Text for analysis ▸
Select Committee on European Communities 31st Report



  45.    Until now, Schengen has operated under its own Treaty regime quite distinct from the EC Treaty and Treaty on European Union (TEU). It makes sense to incorporate it into the framework of the European Union for two reasons. First, there is a similarity of objectives between Schengen and EU policies on free movement of persons. And secondly, there is a perceived need for more open, democratic and accountable decision-making within the Schengen area. The complexity of the Schengen machinery and its status as a body of international law make it difficult to achieve adequate accountability at a national level. Incorporation would help to achieve greater openness and accountability at an EU level. These two reasons for incorporation are considered below.

Reason 1: Similarity of Objectives of the European Union and Schengen

  46.    The Schengen agreements are intended to give concrete expression to "the increasingly closer union of the peoples of the Member States of the European Communities ... manifested through freedom to cross internal frontiers for all nationals of the Member States and in the free movement of goods and services"[61]. For the Schengen States, incorporation of the Schengen acquis in the framework of the EU Treaties may be regarded as bringing it back where it belongs[62].

  47.    We heard in our last enquiry on Schengen that there was a symmetry between the Schengen Convention and the new Title IV in the EC Treaty, agreed at Amsterdam, which gives the Community competence for visas, asylum, immigration and other policies related to the free movement of persons[63]. Member States belonging to Schengen saw their co-operation as a "laboratory" and the provisions in Title IV as the natural result of their experimentation. The aspirations of the Schengen States are clearly reflected in the new Article 2 of the Treaty on European Union which sets out the objective of maintaining and developing the Union "as an area of freedom, security and justice, in which the free movement of persons is assured in conjunction with appropriate measures with respect to external border controls, asylum, immigration and the prevention and combating of crime". Once the Amsterdam Treaty enters into force, free movement and the "flanking" measures regarded as pre-conditions for lifting internal border controls are to be achieved within the framework of the European Union.

Reason 2: The Democratic and Judicial Deficit

  48.    Incorporation adds value to the Schengen acquis in two vital respects; it introduces (i) democratic accountability and (ii) judicial oversight - both at an EU level. Both were lacking in the Schengen system. The Schengen Convention enlarged the scope for executive action by establishing an Executive Committee empowered to adopt measures, largely in private, in areas having a direct impact on individual rights and freedoms. It made no provision for systematic parliamentary scrutiny of executive measures prior to their adoption. And although complaints could be brought before national courts, there was no mechanism for obtaining rulings on the interpretation and application of Convention provisions.

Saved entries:
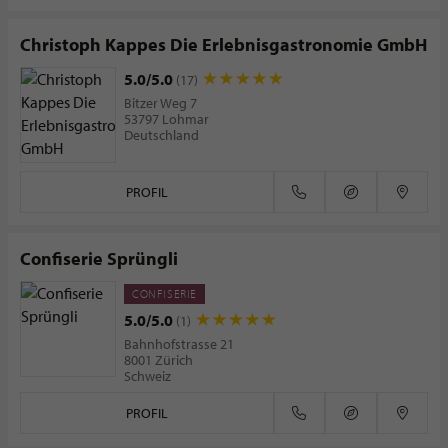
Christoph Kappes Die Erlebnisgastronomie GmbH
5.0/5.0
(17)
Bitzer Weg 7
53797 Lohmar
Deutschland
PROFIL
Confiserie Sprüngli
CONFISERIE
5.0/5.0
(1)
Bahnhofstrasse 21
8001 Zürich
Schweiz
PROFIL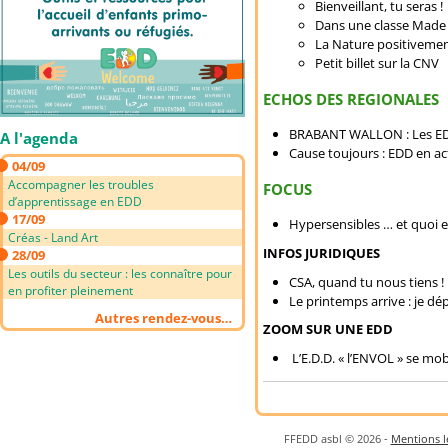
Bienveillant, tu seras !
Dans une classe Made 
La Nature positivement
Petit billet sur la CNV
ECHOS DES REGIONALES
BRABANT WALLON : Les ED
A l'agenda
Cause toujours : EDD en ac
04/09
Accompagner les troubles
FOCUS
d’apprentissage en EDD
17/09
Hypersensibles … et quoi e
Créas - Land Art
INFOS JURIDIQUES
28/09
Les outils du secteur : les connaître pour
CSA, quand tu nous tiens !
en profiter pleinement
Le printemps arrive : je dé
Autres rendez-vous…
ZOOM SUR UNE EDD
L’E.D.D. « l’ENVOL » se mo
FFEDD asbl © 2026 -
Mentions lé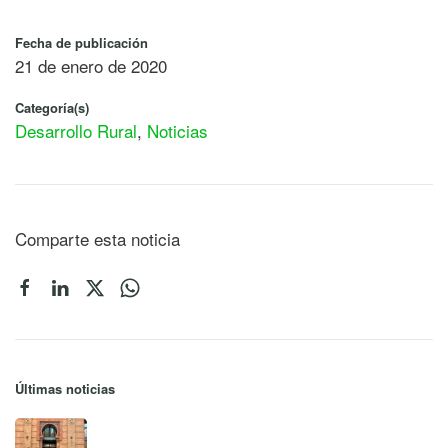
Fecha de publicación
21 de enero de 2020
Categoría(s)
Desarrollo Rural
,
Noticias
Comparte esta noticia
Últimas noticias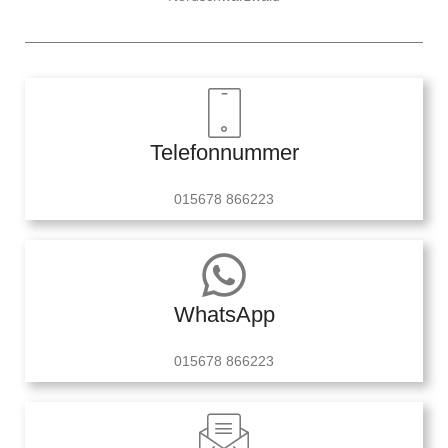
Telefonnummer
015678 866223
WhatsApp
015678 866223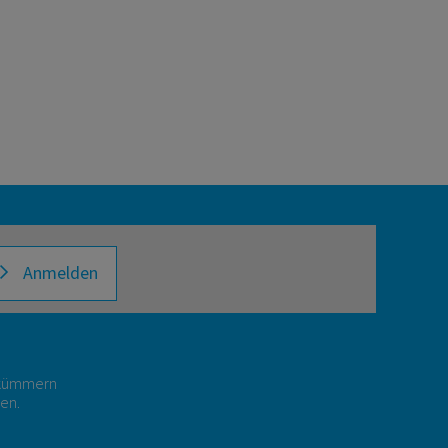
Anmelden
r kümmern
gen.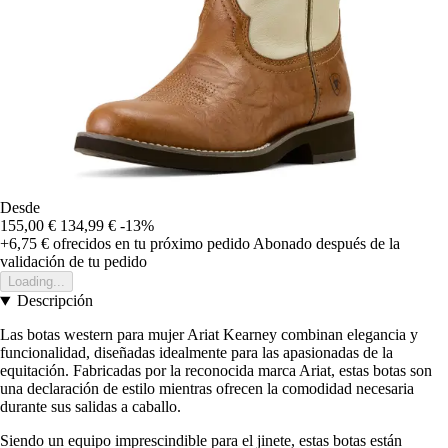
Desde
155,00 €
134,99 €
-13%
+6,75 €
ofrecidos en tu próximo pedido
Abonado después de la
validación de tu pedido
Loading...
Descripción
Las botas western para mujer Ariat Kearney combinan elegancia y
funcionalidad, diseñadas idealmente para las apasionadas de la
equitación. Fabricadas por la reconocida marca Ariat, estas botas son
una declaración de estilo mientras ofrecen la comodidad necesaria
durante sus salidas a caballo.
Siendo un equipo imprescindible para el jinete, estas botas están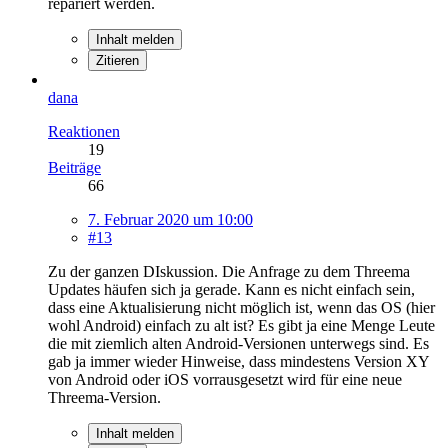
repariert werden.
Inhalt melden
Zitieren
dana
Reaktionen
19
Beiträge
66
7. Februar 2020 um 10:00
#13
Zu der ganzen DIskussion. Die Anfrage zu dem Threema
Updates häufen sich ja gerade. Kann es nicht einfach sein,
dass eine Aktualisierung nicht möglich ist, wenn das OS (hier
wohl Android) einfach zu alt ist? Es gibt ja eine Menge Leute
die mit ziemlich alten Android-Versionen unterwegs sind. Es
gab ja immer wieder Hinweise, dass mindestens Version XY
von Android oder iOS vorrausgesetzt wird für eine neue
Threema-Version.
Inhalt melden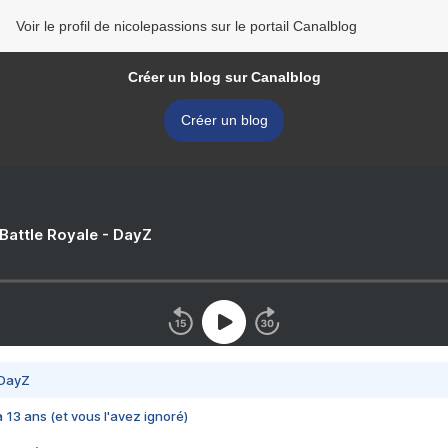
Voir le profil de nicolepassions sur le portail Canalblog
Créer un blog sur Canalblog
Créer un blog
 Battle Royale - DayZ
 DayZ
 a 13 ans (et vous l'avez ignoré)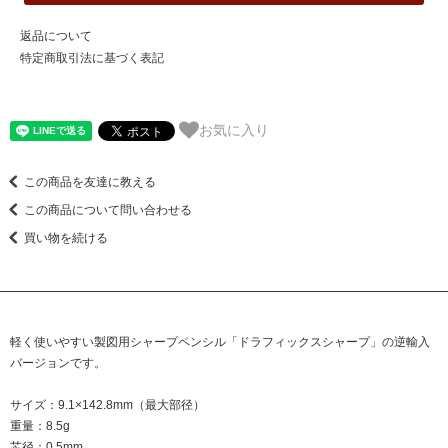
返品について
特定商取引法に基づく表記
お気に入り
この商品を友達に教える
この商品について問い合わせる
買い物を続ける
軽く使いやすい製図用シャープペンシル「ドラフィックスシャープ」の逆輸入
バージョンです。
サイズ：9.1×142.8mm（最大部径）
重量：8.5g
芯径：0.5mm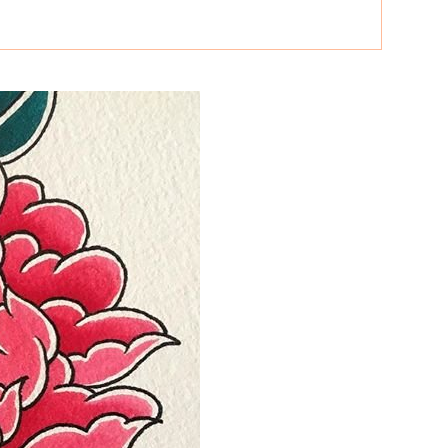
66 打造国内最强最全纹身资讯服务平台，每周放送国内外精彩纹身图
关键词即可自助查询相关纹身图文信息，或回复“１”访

What is being asked ▸
In the committee report on Schengen, what body did the Schengen Convention set up with the power to adopt measures? You won't need the listing for anything here.

The answer ▸
An Executive Committee.